=== TASK INPUT ===

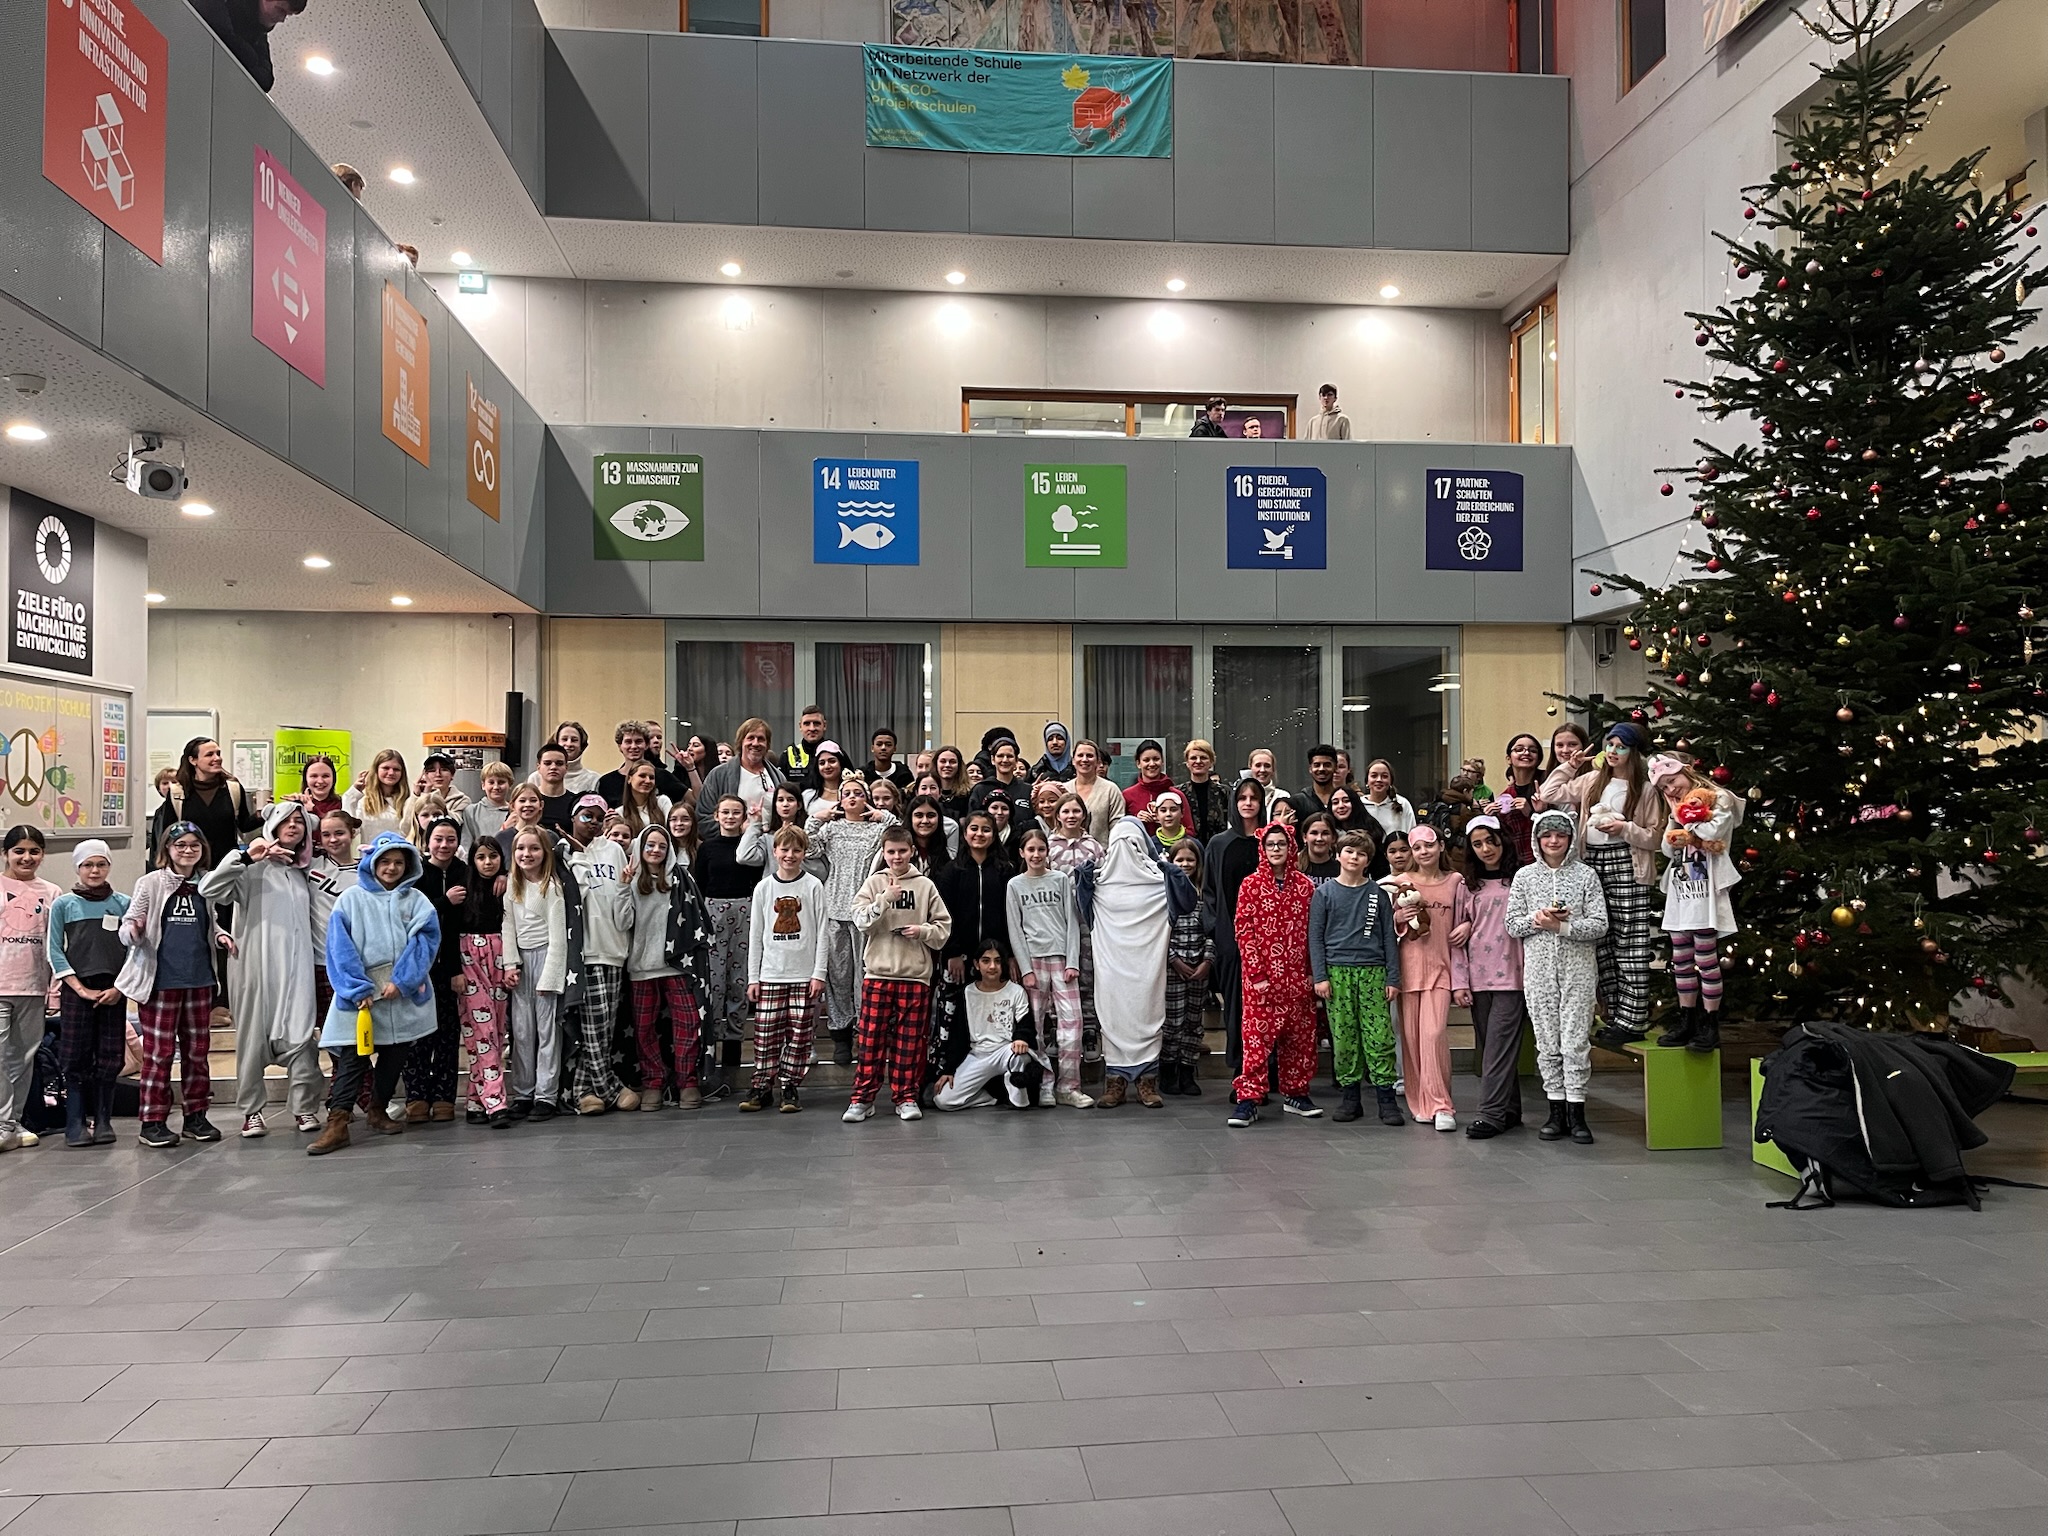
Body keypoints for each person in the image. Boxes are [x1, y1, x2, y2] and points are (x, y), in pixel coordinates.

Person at [305, 835, 442, 1157]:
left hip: (400, 997)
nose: (391, 868)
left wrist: (403, 981)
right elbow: (339, 947)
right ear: (372, 863)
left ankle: (378, 1110)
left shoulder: (417, 901)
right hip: (361, 999)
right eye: (385, 861)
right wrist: (357, 988)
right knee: (353, 1059)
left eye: (398, 862)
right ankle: (337, 1123)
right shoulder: (351, 899)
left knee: (395, 1057)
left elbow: (425, 943)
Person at [199, 803, 321, 1139]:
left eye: (300, 822)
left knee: (302, 1036)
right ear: (273, 826)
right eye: (287, 821)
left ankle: (305, 1107)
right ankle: (252, 1112)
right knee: (252, 1041)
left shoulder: (305, 870)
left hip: (297, 967)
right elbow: (208, 889)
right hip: (255, 967)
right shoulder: (252, 870)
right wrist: (245, 856)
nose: (294, 826)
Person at [1541, 720, 1664, 1048]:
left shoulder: (1645, 789)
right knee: (1603, 940)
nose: (1613, 751)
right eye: (1610, 744)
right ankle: (1614, 1014)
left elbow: (1655, 837)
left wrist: (1624, 829)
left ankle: (1633, 1018)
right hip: (1592, 862)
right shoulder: (1593, 780)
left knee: (1630, 942)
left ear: (1633, 752)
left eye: (1621, 747)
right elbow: (1549, 793)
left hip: (1627, 864)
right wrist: (1570, 766)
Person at [119, 824, 228, 1149]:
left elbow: (211, 922)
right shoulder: (151, 883)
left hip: (199, 980)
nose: (187, 850)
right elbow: (128, 924)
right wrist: (134, 931)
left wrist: (222, 936)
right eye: (180, 845)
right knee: (160, 1054)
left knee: (197, 1053)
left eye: (194, 844)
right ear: (167, 848)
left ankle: (196, 1116)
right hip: (160, 983)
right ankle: (153, 1121)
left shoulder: (206, 883)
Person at [1505, 809, 1609, 1145]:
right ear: (1537, 839)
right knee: (1547, 1040)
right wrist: (1539, 919)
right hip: (1538, 972)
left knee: (1575, 1040)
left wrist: (1563, 927)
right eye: (1547, 835)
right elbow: (1512, 925)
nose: (1553, 841)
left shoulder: (1586, 876)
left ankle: (1577, 1112)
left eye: (1560, 835)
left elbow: (1600, 925)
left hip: (1579, 970)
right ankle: (1556, 1111)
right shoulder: (1524, 877)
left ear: (1570, 838)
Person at [842, 825, 951, 1123]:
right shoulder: (874, 883)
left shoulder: (925, 886)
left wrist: (922, 931)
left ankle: (906, 1097)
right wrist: (884, 899)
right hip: (878, 973)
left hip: (914, 975)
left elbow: (943, 929)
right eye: (891, 851)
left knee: (910, 1043)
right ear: (884, 852)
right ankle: (862, 1099)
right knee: (870, 1040)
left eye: (902, 851)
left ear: (912, 851)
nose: (897, 856)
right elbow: (861, 921)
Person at [1648, 756, 1741, 1055]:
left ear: (1686, 773)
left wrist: (1685, 814)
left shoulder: (1718, 798)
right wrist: (1674, 818)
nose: (1671, 789)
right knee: (1681, 960)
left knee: (1706, 958)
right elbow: (1667, 848)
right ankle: (1687, 1020)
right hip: (1680, 890)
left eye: (1672, 781)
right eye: (1664, 787)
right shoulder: (1677, 810)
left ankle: (1710, 1024)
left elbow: (1713, 833)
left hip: (1706, 892)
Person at [1227, 823, 1319, 1127]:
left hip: (1298, 979)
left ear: (1291, 848)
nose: (1276, 849)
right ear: (1262, 849)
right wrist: (1256, 974)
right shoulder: (1251, 885)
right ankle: (1249, 1099)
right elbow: (1244, 931)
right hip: (1262, 982)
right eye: (1271, 844)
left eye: (1282, 844)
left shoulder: (1305, 886)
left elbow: (1314, 933)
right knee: (1256, 1042)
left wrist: (1311, 972)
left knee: (1300, 1039)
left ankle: (1296, 1094)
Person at [1311, 831, 1403, 1126]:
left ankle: (1386, 1098)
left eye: (1361, 854)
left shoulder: (1377, 894)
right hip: (1337, 973)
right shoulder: (1324, 894)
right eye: (1349, 851)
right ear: (1338, 855)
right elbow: (1315, 938)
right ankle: (1350, 1096)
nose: (1354, 857)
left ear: (1368, 861)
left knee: (1380, 1036)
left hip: (1373, 972)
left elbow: (1388, 937)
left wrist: (1393, 977)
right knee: (1344, 1037)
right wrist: (1320, 976)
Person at [807, 777, 896, 1068]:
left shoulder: (876, 831)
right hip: (835, 908)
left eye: (859, 793)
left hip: (866, 910)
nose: (853, 798)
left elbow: (898, 834)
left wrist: (884, 815)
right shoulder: (831, 829)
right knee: (838, 975)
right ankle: (840, 1033)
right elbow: (808, 849)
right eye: (847, 794)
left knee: (864, 974)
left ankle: (864, 1030)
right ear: (840, 800)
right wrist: (816, 818)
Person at [624, 824, 712, 1111]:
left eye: (662, 846)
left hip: (678, 965)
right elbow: (622, 922)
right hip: (641, 967)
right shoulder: (631, 881)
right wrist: (623, 888)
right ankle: (653, 1082)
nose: (656, 850)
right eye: (650, 845)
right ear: (640, 848)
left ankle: (687, 1080)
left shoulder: (681, 880)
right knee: (644, 1028)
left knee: (688, 1024)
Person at [559, 797, 637, 1117]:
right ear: (573, 817)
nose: (592, 822)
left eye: (598, 818)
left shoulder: (613, 850)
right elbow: (575, 899)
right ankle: (608, 1087)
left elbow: (620, 902)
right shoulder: (563, 852)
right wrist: (578, 855)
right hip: (584, 952)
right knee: (593, 1025)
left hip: (613, 948)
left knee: (604, 1027)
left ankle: (583, 1090)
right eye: (586, 816)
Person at [48, 841, 129, 1148]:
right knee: (75, 1055)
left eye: (101, 864)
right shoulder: (63, 905)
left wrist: (119, 988)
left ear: (108, 866)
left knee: (110, 1055)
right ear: (78, 868)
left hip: (113, 989)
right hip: (77, 989)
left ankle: (104, 1120)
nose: (94, 871)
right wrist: (79, 988)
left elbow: (135, 949)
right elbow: (54, 950)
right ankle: (75, 1122)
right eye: (88, 865)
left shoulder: (123, 904)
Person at [1090, 819, 1175, 1109]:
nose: (1126, 850)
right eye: (1120, 844)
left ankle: (1147, 1081)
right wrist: (1084, 881)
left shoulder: (1159, 881)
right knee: (1113, 1015)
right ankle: (1114, 1081)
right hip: (1111, 963)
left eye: (1134, 844)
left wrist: (1172, 874)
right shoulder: (1099, 882)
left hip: (1147, 964)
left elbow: (1185, 903)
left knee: (1147, 1012)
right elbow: (1084, 911)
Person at [1451, 816, 1526, 1140]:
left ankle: (1490, 1114)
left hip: (1513, 978)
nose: (1486, 849)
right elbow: (1455, 938)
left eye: (1490, 841)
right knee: (1492, 1047)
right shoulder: (1466, 886)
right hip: (1478, 978)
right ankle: (1510, 1110)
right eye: (1478, 844)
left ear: (1502, 840)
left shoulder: (1521, 879)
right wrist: (1459, 983)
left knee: (1497, 1046)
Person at [744, 826, 828, 1112]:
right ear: (774, 851)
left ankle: (789, 1085)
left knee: (800, 1034)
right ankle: (762, 1086)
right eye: (785, 849)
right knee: (766, 1034)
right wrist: (753, 977)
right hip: (771, 974)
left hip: (804, 975)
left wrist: (819, 973)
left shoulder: (813, 886)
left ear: (804, 853)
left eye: (796, 850)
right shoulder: (764, 888)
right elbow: (756, 935)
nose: (790, 855)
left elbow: (822, 933)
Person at [1005, 827, 1087, 1107]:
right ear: (1022, 853)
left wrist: (1072, 961)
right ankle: (1045, 1085)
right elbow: (1015, 929)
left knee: (1072, 1024)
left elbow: (1072, 921)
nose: (1036, 854)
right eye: (1031, 850)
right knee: (1036, 1028)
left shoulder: (1060, 879)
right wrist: (1025, 969)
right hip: (1034, 962)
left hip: (1062, 960)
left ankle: (1069, 1086)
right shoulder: (1015, 885)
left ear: (1048, 852)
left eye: (1041, 849)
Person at [1390, 824, 1460, 1130]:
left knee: (1434, 1035)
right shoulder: (1400, 882)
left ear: (1441, 846)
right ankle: (1420, 1102)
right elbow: (1388, 928)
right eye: (1417, 847)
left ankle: (1442, 1105)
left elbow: (1467, 915)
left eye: (1429, 845)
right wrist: (1397, 918)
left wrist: (1467, 926)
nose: (1423, 852)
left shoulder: (1455, 881)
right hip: (1408, 969)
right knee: (1411, 1040)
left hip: (1442, 968)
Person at [499, 827, 568, 1121]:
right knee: (522, 1032)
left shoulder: (551, 887)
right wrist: (510, 964)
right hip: (521, 963)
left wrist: (550, 976)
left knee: (547, 1031)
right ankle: (523, 1093)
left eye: (534, 848)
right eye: (521, 849)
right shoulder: (512, 886)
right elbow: (507, 928)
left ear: (545, 853)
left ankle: (546, 1095)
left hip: (546, 958)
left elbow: (558, 936)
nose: (526, 854)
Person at [692, 795, 760, 1087]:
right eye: (726, 812)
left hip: (745, 911)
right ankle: (711, 1056)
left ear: (743, 816)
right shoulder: (707, 848)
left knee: (739, 982)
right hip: (713, 913)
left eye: (736, 812)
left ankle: (733, 1054)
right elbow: (700, 885)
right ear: (716, 816)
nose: (730, 817)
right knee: (715, 982)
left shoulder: (750, 845)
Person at [1202, 777, 1268, 1071]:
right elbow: (1209, 892)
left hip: (1268, 940)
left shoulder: (1270, 841)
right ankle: (1242, 1070)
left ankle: (1269, 1069)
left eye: (1254, 798)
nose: (1248, 803)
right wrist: (1217, 931)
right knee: (1236, 1007)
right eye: (1242, 798)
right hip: (1231, 939)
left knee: (1267, 1007)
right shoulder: (1219, 844)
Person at [0, 828, 60, 1153]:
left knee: (22, 1060)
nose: (27, 858)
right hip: (1, 986)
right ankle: (2, 1123)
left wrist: (54, 989)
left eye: (34, 851)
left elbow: (55, 945)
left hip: (33, 986)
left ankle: (13, 1122)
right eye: (19, 851)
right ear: (6, 854)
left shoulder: (51, 892)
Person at [932, 939, 1041, 1111]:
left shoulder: (1016, 991)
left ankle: (1018, 1097)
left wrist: (1021, 1038)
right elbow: (957, 1035)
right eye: (986, 961)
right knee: (943, 1100)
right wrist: (949, 1069)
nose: (992, 966)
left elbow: (1025, 1024)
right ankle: (994, 1097)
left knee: (1020, 1056)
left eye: (997, 961)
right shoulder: (967, 993)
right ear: (976, 964)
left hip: (1006, 1051)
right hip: (978, 1054)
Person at [453, 837, 512, 1126]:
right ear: (472, 861)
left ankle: (476, 1101)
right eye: (481, 857)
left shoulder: (507, 886)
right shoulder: (463, 888)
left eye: (493, 856)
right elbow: (450, 930)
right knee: (481, 1031)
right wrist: (455, 971)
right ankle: (495, 1102)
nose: (488, 863)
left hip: (501, 958)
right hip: (469, 962)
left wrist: (507, 875)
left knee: (495, 1032)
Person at [151, 737, 263, 871]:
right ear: (193, 760)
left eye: (218, 753)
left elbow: (244, 825)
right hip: (190, 869)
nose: (217, 758)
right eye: (209, 754)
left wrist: (263, 813)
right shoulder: (178, 792)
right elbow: (168, 834)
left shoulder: (233, 788)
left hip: (227, 867)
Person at [1161, 840, 1210, 1097]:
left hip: (1199, 966)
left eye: (1190, 860)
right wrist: (1173, 959)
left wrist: (1207, 960)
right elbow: (1159, 932)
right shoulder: (1164, 893)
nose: (1185, 864)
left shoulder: (1205, 894)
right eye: (1179, 860)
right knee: (1173, 1021)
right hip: (1173, 967)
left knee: (1193, 1021)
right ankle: (1168, 1069)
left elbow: (1211, 930)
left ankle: (1187, 1070)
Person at [190, 0, 305, 94]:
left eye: (287, 15)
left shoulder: (259, 36)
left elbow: (266, 82)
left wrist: (245, 53)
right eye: (280, 10)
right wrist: (251, 57)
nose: (282, 19)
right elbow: (221, 32)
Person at [694, 718, 784, 838]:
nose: (755, 743)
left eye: (761, 739)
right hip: (731, 845)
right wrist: (736, 831)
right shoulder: (718, 775)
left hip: (771, 844)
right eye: (750, 738)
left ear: (767, 745)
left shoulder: (778, 778)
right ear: (741, 742)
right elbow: (703, 818)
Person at [599, 721, 690, 807]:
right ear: (620, 746)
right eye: (628, 742)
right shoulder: (606, 782)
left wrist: (690, 768)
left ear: (646, 745)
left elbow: (693, 799)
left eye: (638, 741)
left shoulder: (662, 776)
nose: (633, 746)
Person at [1489, 734, 1548, 863]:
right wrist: (1489, 819)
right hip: (1517, 864)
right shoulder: (1505, 796)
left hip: (1547, 860)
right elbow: (1503, 838)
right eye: (1519, 749)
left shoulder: (1547, 787)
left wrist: (1531, 814)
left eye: (1533, 750)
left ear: (1538, 759)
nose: (1526, 753)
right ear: (1509, 758)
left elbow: (1558, 829)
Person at [1065, 740, 1123, 842]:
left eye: (1089, 756)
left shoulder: (1110, 790)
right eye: (1080, 755)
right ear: (1073, 760)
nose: (1084, 759)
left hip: (1103, 851)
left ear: (1097, 761)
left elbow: (1117, 828)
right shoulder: (1064, 790)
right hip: (1066, 851)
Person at [1358, 759, 1417, 857]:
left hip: (1397, 860)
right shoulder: (1359, 805)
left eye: (1384, 776)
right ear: (1367, 780)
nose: (1379, 780)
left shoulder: (1402, 804)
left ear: (1390, 781)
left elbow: (1412, 834)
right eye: (1374, 776)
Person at [1179, 739, 1230, 844]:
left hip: (1219, 848)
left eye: (1203, 758)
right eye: (1193, 758)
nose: (1198, 761)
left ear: (1211, 762)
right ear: (1187, 763)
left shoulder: (1224, 792)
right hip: (1187, 849)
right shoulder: (1179, 793)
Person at [462, 762, 515, 853]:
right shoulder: (471, 812)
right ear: (483, 785)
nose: (496, 787)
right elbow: (465, 847)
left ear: (509, 784)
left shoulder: (515, 813)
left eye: (501, 782)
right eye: (491, 782)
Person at [535, 722, 600, 796]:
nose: (569, 744)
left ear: (581, 745)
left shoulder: (593, 779)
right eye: (564, 739)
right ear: (556, 743)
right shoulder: (536, 778)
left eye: (574, 740)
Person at [528, 745, 580, 835]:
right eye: (547, 763)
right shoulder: (526, 801)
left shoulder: (575, 802)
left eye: (559, 763)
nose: (553, 767)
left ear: (566, 768)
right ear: (538, 767)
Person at [1121, 740, 1176, 822]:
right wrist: (1135, 820)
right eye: (1146, 760)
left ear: (1162, 761)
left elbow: (1188, 828)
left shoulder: (1175, 794)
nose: (1152, 764)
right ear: (1138, 763)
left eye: (1156, 759)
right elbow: (1120, 826)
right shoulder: (1127, 796)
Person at [616, 760, 672, 839]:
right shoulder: (620, 812)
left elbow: (671, 832)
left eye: (651, 778)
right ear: (629, 779)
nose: (648, 781)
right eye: (642, 776)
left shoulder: (662, 802)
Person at [779, 704, 829, 781]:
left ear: (824, 725)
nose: (812, 728)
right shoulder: (788, 755)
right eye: (807, 724)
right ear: (800, 726)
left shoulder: (835, 754)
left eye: (816, 723)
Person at [801, 741, 851, 817]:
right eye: (822, 763)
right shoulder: (807, 795)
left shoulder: (853, 794)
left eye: (832, 761)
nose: (827, 766)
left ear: (841, 763)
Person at [417, 753, 473, 819]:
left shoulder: (462, 800)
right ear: (425, 775)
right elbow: (408, 823)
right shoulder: (418, 797)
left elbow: (456, 821)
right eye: (432, 770)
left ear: (452, 774)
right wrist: (418, 795)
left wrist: (434, 796)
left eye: (444, 770)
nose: (438, 774)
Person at [290, 755, 343, 821]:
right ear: (305, 779)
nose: (320, 781)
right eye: (314, 776)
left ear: (333, 779)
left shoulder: (343, 804)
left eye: (325, 776)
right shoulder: (296, 806)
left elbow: (333, 825)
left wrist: (313, 809)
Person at [863, 726, 914, 793]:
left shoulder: (905, 775)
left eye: (888, 745)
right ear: (872, 748)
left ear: (894, 749)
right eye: (879, 744)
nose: (883, 748)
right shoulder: (863, 775)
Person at [1297, 812, 1341, 883]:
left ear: (1333, 838)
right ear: (1304, 837)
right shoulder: (1294, 867)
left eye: (1325, 833)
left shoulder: (1342, 870)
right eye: (1314, 833)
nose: (1319, 838)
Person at [1150, 790, 1196, 856]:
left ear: (1182, 813)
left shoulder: (1194, 845)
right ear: (1157, 814)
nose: (1168, 814)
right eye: (1163, 810)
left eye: (1173, 810)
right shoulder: (1150, 845)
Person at [934, 746, 972, 818]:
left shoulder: (968, 795)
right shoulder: (929, 793)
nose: (947, 765)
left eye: (952, 762)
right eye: (943, 761)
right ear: (936, 764)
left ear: (959, 766)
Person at [1302, 744, 1341, 814]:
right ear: (1310, 769)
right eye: (1317, 765)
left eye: (1327, 765)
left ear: (1335, 767)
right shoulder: (1299, 801)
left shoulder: (1345, 799)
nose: (1321, 769)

===

DIRECTIONS FOR THIS TASK
Word for word, restate the lines from the one holding "right shoulder: (929, 793)" to the last line of the records.

SOLUTION
right shoulder: (929, 793)
nose: (947, 765)
left eye: (952, 762)
right eye: (943, 761)
right ear: (936, 764)
left ear: (959, 766)
Person at [1302, 744, 1341, 814]:
right ear: (1310, 769)
right eye: (1317, 765)
left eye: (1327, 765)
left ear: (1335, 767)
right shoulder: (1299, 801)
left shoulder: (1345, 799)
nose: (1321, 769)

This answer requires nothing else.